IT company SirionLabs has some thoughts on the impact of contract value leakage.
It’s good business sense to enter into multiple contracts with other businesses. Such contracts form the foundation for third-party relationships from customers to suppliers, which are essential for success and growth.
Yet left without adequate management, contracts can quickly go from a huge win to a loss.
How contracts leak value
There are three Contract Value Leakage categories:
- Poor contract quality: A missing clause or clause deviations could mean that a buyer is unable to claim full value from a contract.

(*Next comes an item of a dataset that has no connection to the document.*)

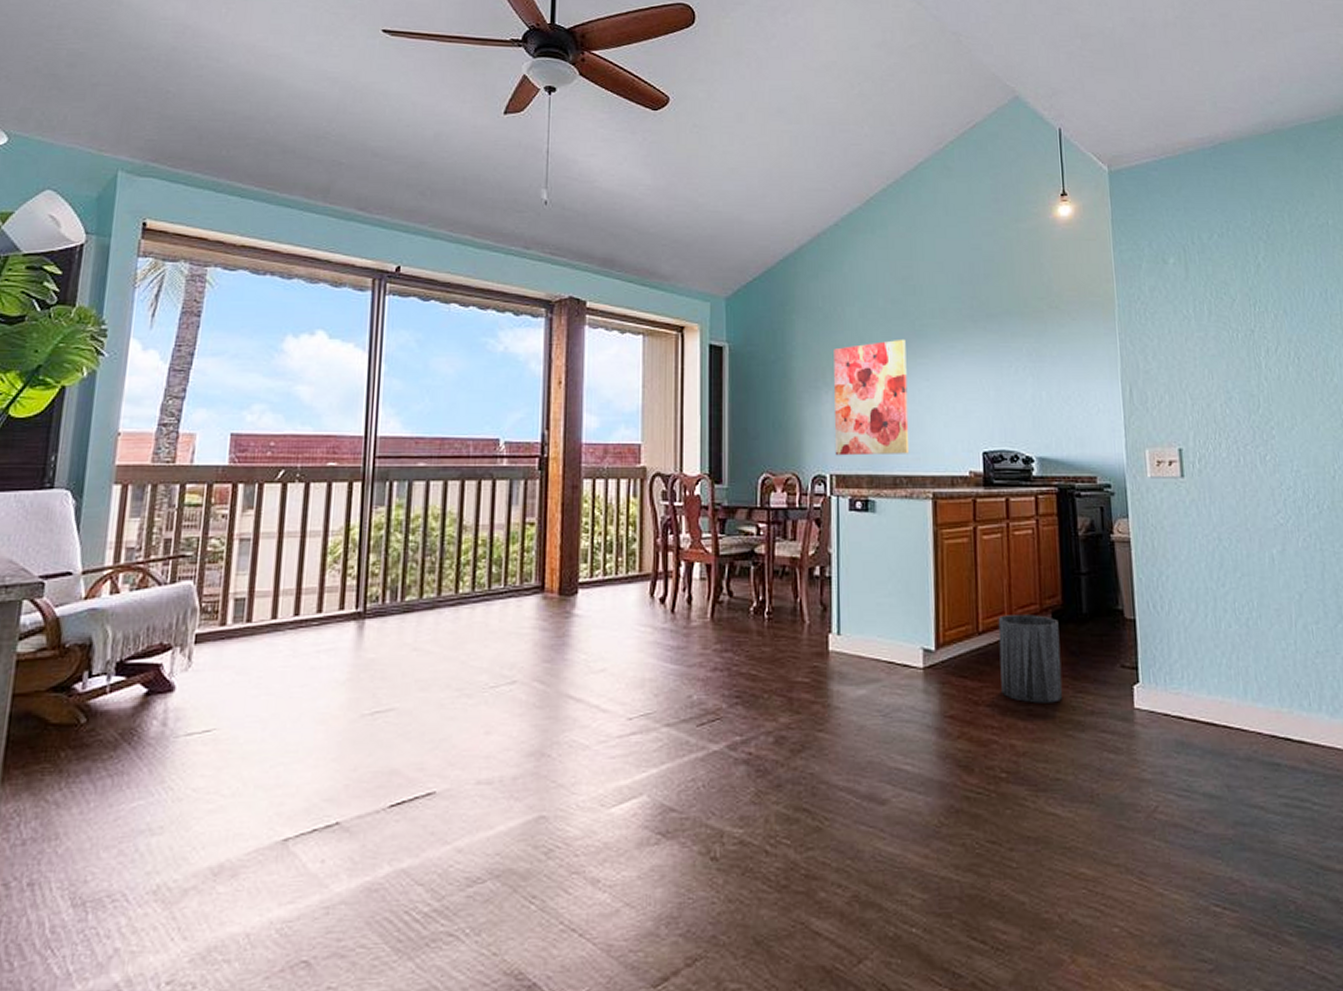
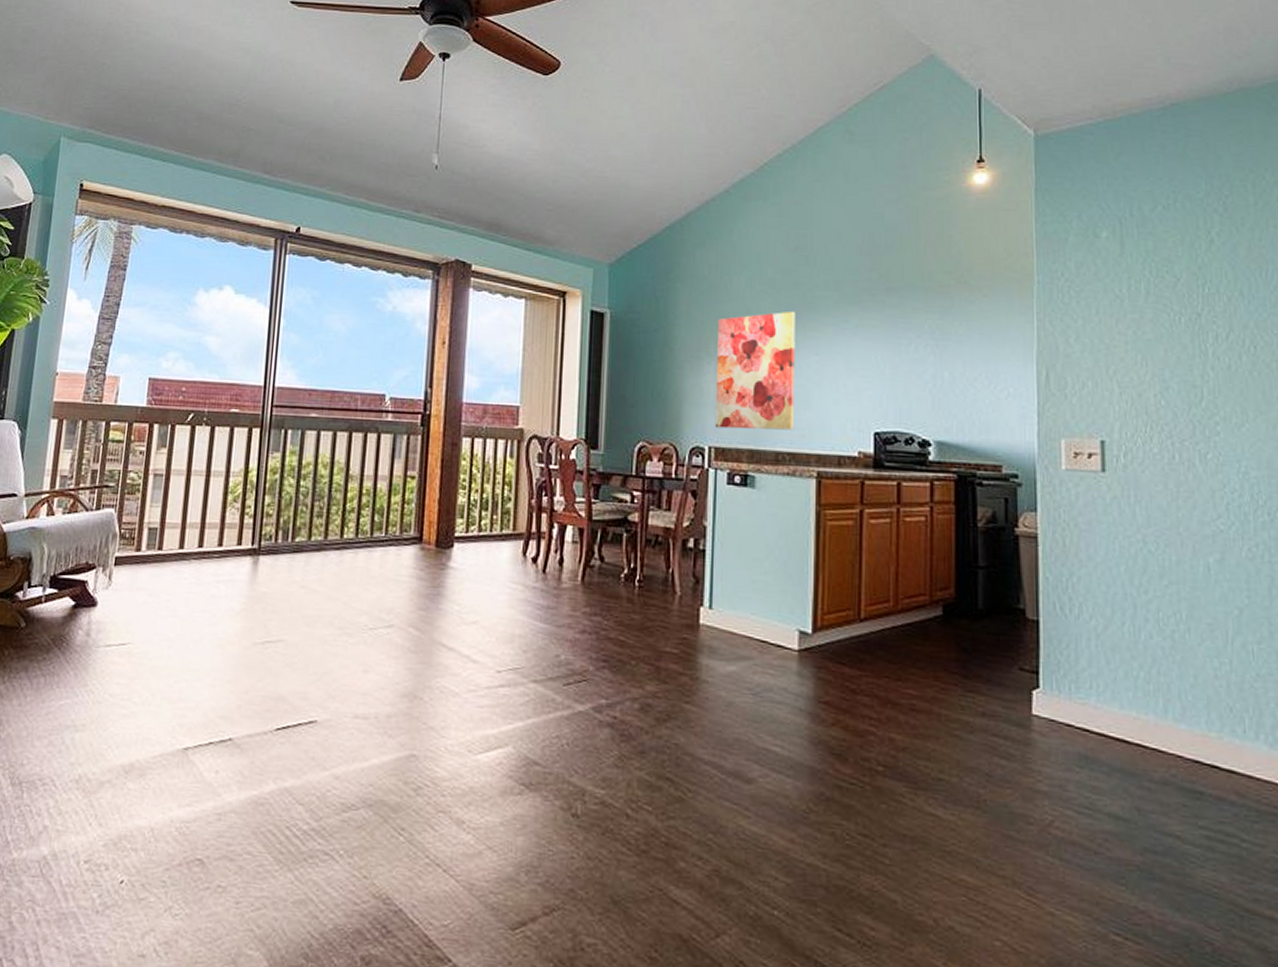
trash can: present [998,615,1063,703] -> none [882,603,951,700]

- Contacting costs: The most concrete and most often discussed example is the latter, which occurs at the invoice level wherein companies are likely overbilled for services (or goods) by the supplier. This is especially endemic in scenarios where contracted terms (especially obligations, KPIs, rate cards, and other financial parameters) are manually reconciled against actual delivery data and invoices produced by the supplier.
- Inefficient contract management: Complex pricing, pricing changes as well as service level credits, rebates, earn back/claw back computations are performed on spreadsheets, which offer little to no protection against human errors. Besides being a time- and cost-intensive process, manual reconciliation is unlikely to successfully uncover 100% of invoicing errors, which in turn can lead to cases of overpayment. At the scale of multi-billion-dollar enterprise, it could translate into millions of dollars in losses. The industry recognises this as ‘hard value leakage’ to indicate measurable erosion of value.
Technology can prevent contract value leakage
Companies should use their invoice management skills to prevent contract value leakage at all levels, although deadends might wait ahead.
Computational elements such as rate cards and pricing models, contracts define obligations, deliverables, milestones, and other KPIs, are all essential to discovering what was agreed and what has been delivered - as well as additional risks.